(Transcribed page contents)
========

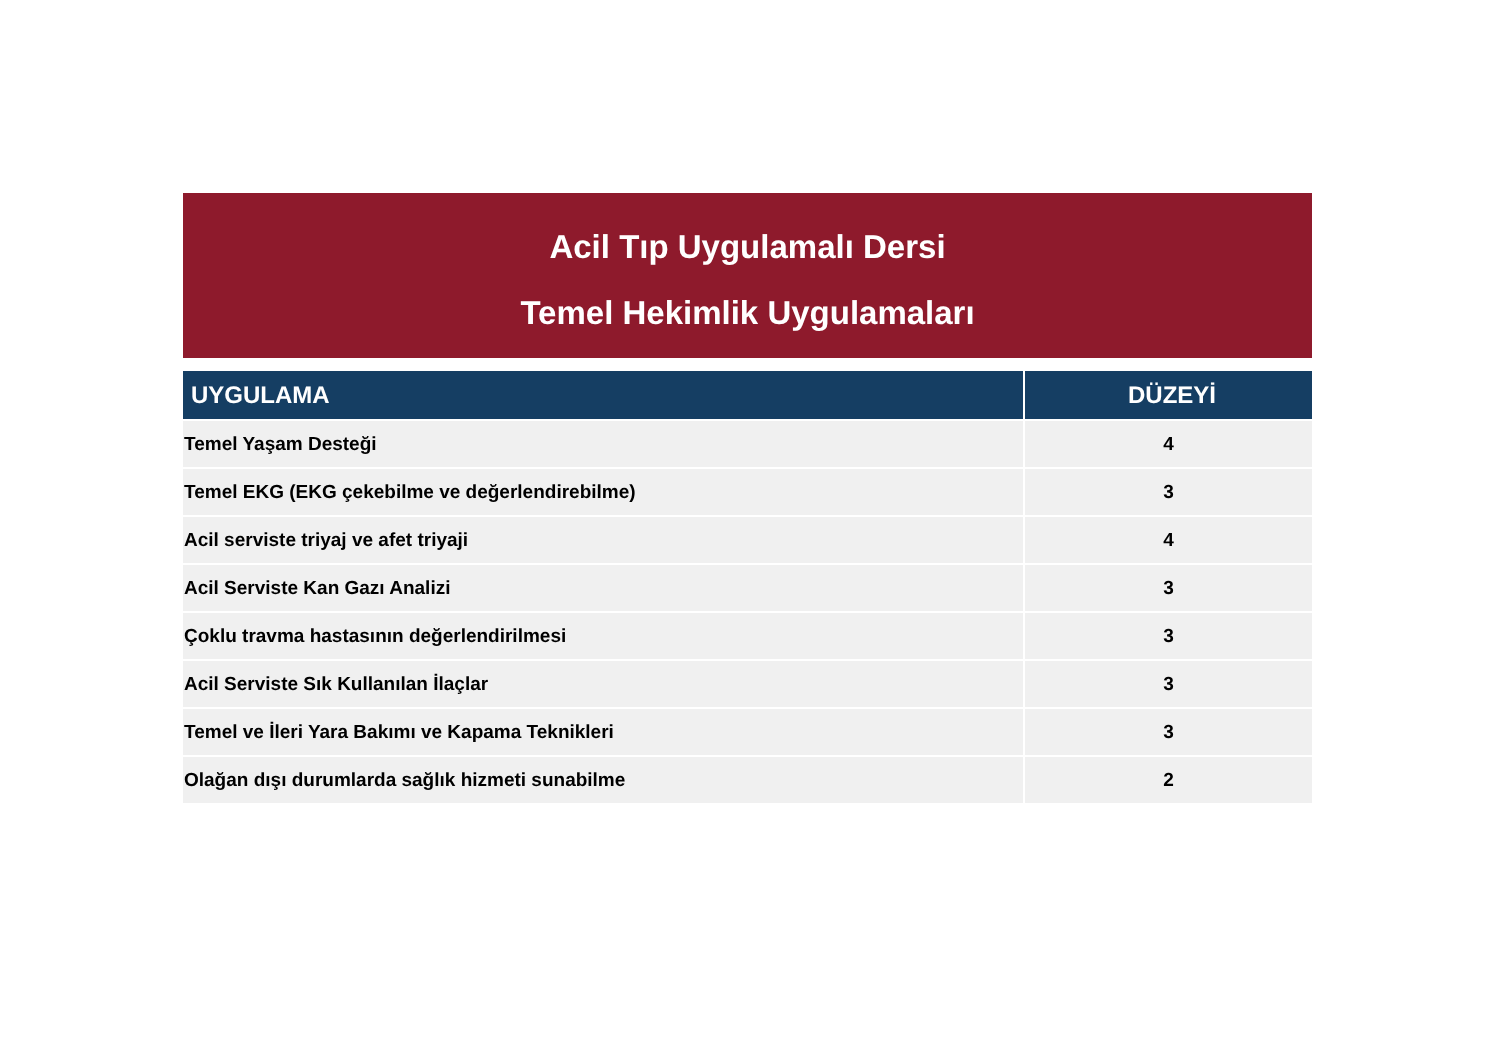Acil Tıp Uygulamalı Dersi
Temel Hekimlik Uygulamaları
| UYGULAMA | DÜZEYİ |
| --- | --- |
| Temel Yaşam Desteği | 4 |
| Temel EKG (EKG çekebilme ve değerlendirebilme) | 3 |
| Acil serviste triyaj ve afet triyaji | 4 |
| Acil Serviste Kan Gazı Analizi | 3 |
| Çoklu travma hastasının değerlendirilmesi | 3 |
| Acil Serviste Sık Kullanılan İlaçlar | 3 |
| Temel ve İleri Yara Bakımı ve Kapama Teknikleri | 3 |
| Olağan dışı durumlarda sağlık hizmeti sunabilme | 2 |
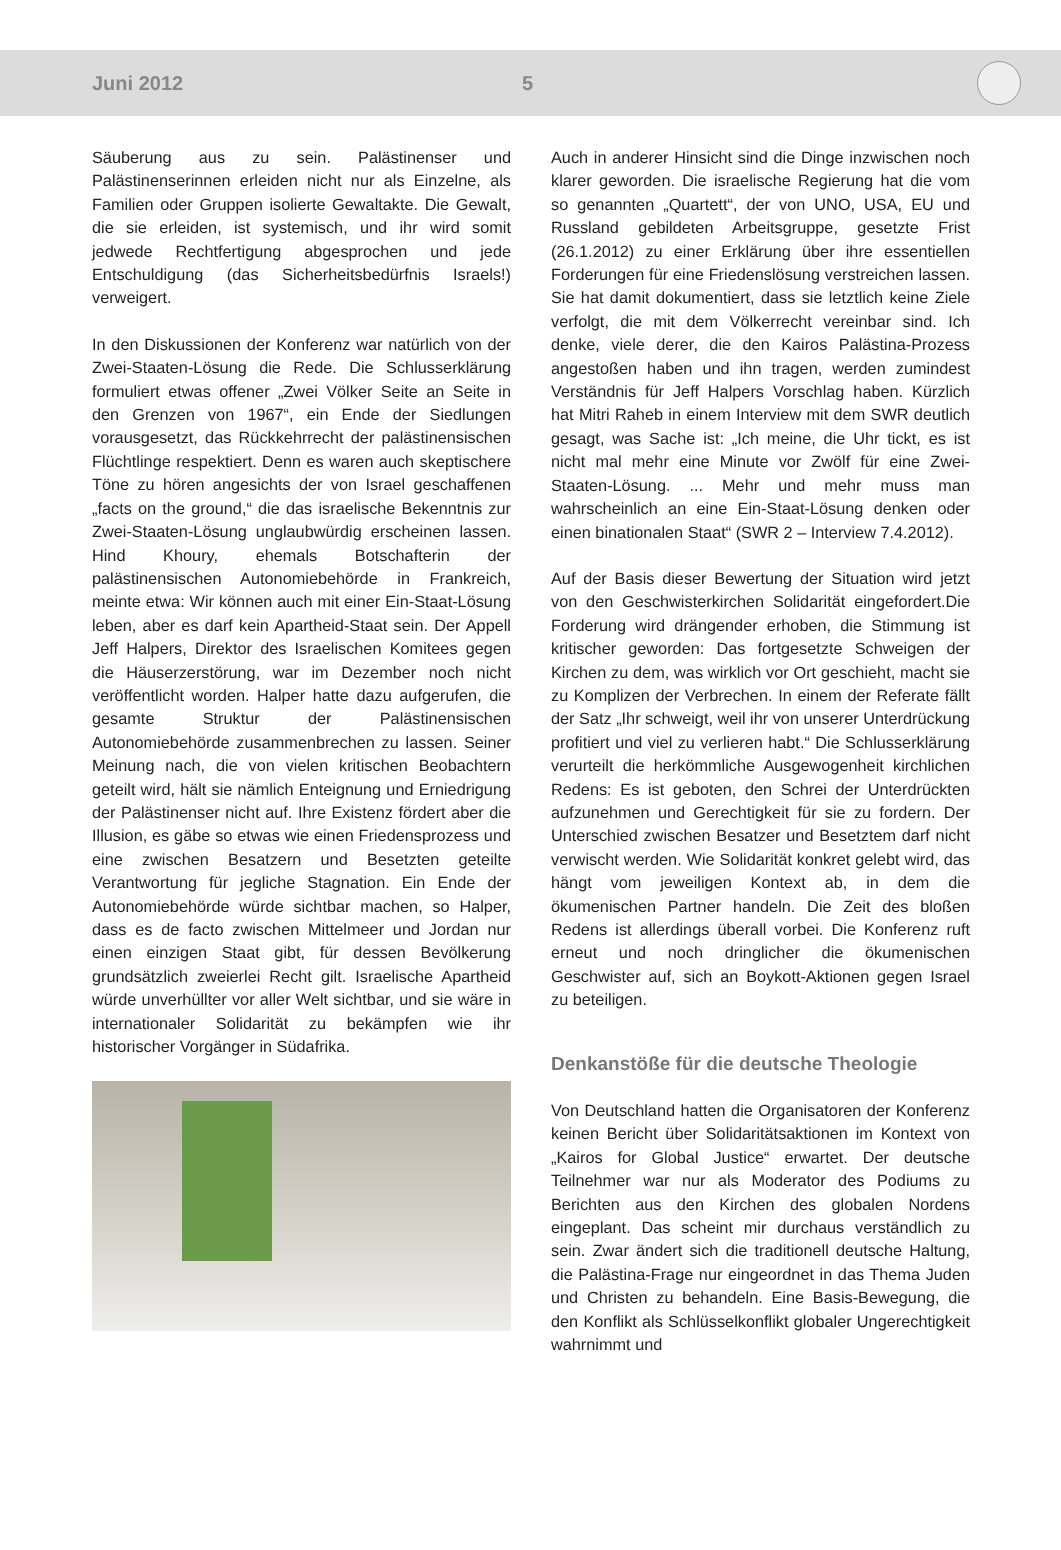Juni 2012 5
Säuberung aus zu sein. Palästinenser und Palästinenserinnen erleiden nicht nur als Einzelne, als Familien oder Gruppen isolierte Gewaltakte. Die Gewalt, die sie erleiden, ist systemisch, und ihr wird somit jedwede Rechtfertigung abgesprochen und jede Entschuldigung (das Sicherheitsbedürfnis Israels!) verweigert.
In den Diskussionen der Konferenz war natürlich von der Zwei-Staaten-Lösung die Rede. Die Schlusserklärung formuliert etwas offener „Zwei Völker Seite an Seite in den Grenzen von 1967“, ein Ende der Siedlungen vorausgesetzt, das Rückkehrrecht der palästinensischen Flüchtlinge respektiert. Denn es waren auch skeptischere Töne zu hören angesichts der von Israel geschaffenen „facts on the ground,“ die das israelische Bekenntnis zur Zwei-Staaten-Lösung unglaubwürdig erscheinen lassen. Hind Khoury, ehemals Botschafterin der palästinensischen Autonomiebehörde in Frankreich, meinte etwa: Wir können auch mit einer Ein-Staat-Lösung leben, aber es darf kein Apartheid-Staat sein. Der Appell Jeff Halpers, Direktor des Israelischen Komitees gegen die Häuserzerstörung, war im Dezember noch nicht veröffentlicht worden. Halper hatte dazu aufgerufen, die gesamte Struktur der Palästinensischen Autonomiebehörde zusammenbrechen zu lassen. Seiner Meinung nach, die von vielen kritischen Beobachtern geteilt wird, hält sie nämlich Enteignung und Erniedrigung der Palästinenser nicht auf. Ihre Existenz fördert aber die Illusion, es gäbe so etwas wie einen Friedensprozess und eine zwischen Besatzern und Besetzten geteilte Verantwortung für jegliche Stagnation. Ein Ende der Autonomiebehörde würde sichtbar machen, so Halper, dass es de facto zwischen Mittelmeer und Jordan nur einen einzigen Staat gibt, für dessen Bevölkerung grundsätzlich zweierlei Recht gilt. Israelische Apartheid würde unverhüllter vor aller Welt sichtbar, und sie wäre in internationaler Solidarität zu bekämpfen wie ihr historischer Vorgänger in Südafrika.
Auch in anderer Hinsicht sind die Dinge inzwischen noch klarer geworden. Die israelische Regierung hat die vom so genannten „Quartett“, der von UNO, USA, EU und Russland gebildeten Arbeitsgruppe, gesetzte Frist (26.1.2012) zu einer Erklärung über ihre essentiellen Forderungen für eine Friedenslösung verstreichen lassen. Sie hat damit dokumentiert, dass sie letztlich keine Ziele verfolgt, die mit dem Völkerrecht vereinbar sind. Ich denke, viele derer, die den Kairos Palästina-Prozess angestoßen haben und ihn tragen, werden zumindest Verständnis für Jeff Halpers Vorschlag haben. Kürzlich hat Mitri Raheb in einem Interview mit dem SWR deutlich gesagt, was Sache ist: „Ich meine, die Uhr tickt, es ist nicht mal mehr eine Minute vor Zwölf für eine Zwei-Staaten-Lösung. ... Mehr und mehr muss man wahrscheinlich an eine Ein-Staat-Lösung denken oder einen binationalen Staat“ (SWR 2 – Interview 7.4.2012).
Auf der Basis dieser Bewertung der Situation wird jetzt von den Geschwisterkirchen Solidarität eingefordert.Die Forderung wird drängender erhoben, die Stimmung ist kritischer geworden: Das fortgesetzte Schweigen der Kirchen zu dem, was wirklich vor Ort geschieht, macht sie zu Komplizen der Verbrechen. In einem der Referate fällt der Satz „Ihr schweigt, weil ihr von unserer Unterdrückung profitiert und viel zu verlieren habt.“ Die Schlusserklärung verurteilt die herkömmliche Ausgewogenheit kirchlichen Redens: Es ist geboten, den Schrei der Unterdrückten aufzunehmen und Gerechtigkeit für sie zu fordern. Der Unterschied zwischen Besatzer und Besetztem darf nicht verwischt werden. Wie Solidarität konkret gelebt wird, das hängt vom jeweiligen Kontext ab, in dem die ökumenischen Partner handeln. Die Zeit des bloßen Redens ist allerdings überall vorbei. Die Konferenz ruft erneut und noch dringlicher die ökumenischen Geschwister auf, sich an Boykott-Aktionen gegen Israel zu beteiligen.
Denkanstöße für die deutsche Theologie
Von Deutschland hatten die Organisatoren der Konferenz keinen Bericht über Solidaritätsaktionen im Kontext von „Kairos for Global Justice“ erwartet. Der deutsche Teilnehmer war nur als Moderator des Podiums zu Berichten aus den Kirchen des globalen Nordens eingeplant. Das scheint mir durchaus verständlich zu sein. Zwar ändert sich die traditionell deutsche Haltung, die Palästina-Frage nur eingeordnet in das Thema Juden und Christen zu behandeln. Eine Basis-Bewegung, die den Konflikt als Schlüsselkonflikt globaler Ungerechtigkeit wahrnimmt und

========

_Task goal_. In the records above, find each line with the string "Temel" and list it.

_Solution for this problem_.
Temel Hekimlik Uygulamaları
| Temel Yaşam Desteği | 4 |
| Temel EKG (EKG çekebilme ve değerlendirebilme) | 3 |
| Temel ve İleri Yara Bakımı ve Kapama Teknikleri | 3 |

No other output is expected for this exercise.